**Teks Tersedia**
━━━━━━━━━━
PT-KAI: jangan pelintir fakta hukum terkait eksekusi lahan

id eksekusi lahan KAI,KAI Sumbar,Basko

PT-KAI: jangan pelintir fakta hukum terkait eksekusi lahan

Penasihat hukum PT KAI memberikan keterangan pers, di Padang, Selasa (6/2). (ANTARA Sumbar/Fathul Abdi)

Fakta hukumnya sudah jelas, dimana PT KAI memenangkan sengketa perdata melawan pihak PT Basko Minang Plaza Basko. Mulai dari putusan Pengadilan Negeri Padang, Pengadilan Tinggi Padang, dan Mahkamah Agung, termasuk ditolaknya Peninjauan Kembali (PK) y

Padang, (Antaranews Sumbar) - PT KAI Divisi Regional (Divre) II Sumatera Barat (Sumbar), meminta agar tidak ada pihak-pihak yang memelintir fakta hukum terkait eksekusi lahan tempat berdirinya bangunan Hotel serta Mal Basko.
━━━━━━━━━━
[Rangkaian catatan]
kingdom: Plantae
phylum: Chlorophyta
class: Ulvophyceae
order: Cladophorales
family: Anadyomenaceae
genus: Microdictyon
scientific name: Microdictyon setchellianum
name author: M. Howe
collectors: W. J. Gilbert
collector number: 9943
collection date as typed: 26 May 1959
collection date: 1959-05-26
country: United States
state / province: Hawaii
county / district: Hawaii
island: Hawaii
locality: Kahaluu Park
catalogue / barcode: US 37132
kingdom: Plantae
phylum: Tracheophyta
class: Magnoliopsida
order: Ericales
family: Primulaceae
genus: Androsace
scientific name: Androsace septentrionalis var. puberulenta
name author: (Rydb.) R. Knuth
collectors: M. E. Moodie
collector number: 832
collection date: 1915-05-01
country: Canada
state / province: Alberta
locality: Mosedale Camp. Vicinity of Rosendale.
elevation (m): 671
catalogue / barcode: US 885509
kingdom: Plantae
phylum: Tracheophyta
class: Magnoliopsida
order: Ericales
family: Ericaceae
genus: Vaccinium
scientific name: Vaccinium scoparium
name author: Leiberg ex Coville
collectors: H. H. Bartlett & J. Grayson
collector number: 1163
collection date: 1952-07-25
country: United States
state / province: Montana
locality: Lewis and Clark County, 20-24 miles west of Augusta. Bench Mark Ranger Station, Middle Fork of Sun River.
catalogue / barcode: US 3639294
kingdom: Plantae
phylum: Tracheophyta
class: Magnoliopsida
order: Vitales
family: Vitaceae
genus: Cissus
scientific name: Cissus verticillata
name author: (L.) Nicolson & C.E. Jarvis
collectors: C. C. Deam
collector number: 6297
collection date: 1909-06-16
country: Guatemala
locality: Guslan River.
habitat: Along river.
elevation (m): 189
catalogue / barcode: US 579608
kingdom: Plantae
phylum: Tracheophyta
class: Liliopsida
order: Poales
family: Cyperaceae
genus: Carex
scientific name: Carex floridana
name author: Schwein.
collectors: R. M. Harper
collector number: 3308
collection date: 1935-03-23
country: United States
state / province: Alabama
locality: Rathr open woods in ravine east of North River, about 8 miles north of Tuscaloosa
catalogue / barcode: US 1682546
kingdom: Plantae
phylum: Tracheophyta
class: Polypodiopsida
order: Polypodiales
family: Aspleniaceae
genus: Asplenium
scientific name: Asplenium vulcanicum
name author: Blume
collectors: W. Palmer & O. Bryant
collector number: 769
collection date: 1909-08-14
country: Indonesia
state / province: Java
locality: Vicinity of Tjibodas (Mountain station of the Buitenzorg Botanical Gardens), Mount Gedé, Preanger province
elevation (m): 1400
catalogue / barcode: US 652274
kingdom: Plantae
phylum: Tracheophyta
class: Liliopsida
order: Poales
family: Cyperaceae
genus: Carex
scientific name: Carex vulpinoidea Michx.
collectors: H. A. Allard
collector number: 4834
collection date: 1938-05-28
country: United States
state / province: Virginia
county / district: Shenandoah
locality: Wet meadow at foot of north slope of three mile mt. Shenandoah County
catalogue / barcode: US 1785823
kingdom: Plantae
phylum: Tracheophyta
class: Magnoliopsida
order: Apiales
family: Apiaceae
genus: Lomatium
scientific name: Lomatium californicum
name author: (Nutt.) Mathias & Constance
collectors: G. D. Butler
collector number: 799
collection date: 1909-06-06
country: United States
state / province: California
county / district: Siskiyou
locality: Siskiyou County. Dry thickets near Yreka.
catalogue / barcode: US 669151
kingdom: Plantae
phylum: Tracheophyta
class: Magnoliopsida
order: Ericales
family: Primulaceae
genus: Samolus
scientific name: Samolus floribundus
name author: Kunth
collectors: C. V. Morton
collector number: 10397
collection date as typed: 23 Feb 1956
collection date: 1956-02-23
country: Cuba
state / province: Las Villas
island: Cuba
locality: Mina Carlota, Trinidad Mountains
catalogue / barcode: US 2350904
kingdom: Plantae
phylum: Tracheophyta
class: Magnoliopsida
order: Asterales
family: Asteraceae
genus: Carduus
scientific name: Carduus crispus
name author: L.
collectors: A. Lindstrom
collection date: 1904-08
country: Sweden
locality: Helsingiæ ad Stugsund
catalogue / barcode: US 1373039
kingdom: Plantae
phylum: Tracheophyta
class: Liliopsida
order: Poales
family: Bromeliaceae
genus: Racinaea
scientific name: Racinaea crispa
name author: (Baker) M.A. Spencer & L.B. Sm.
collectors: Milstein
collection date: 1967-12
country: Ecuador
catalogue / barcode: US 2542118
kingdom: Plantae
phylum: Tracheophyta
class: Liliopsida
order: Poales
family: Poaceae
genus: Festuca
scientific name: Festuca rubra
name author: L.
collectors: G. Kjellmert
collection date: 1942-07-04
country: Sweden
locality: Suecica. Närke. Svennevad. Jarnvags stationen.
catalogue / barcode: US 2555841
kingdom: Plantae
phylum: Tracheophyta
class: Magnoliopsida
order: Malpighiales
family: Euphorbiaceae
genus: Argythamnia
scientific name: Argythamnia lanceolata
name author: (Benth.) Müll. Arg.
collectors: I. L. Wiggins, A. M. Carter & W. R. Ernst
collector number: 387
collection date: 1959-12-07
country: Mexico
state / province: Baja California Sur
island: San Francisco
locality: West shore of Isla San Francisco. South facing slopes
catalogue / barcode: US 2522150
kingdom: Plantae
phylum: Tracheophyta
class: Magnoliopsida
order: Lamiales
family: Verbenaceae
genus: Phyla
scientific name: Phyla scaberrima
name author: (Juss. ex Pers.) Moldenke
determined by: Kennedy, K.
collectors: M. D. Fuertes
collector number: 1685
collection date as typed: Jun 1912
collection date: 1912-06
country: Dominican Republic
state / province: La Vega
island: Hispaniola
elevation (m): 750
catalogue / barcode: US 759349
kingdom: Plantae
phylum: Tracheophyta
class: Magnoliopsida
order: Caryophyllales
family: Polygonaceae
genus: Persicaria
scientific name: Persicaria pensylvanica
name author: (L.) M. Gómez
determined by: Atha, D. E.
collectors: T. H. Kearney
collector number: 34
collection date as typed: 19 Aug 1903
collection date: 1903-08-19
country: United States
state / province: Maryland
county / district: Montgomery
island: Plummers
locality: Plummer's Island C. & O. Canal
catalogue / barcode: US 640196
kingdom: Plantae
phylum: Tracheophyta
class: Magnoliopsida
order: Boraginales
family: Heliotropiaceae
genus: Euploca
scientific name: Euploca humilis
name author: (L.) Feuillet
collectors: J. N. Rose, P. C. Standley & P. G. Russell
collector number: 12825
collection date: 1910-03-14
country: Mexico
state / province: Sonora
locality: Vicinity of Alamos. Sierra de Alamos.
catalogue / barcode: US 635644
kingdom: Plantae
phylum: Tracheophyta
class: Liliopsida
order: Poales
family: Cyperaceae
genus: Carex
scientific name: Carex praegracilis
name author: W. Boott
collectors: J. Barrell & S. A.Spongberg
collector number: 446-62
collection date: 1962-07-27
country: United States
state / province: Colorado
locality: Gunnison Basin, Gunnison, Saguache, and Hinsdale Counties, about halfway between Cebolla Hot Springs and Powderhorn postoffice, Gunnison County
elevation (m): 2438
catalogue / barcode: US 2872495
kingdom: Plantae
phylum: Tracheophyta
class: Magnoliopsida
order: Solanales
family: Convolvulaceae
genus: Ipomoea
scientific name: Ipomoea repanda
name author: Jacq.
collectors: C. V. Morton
━━━━━━━━━━
**Daftar Tugas**
[A] Salin ulang tanpa perubahan bagian berita eksekusi lahan KAI, mulai dari kata-kata "Penasihat hukum PT" dan berhenti setelah kata-kata "serta Mal Basko.".
[B] Tuliskan kembali tanpa perubahan hanya baris-baris pada catatan yang dimulai dari baris berisi "family: Polygonaceae" dan berhenti setelah baris berisi "island: Plummers"; kedua baris batas itu turut disertakan.
Teks dan catatan merupakan bahan yang terpisah satu sama lain.

**Jawaban Tiap Tugas**
[A]
Penasihat hukum PT KAI memberikan keterangan pers, di Padang, Selasa (6/2). (ANTARA Sumbar/Fathul Abdi)

Fakta hukumnya sudah jelas, dimana PT KAI memenangkan sengketa perdata melawan pihak PT Basko Minang Plaza Basko. Mulai dari putusan Pengadilan Negeri Padang, Pengadilan Tinggi Padang, dan Mahkamah Agung, termasuk ditolaknya Peninjauan Kembali (PK) y

Padang, (Antaranews Sumbar) - PT KAI Divisi Regional (Divre) II Sumatera Barat (Sumbar), meminta agar tidak ada pihak-pihak yang memelintir fakta hukum terkait eksekusi lahan tempat berdirinya bangunan Hotel serta Mal Basko.

[B]
family: Polygonaceae
genus: Persicaria
scientific name: Persicaria pensylvanica
name author: (L.) M. Gómez
determined by: Atha, D. E.
collectors: T. H. Kearney
collector number: 34
collection date as typed: 19 Aug 1903
collection date: 1903-08-19
country: United States
state / province: Maryland
county / district: Montgomery
island: Plummers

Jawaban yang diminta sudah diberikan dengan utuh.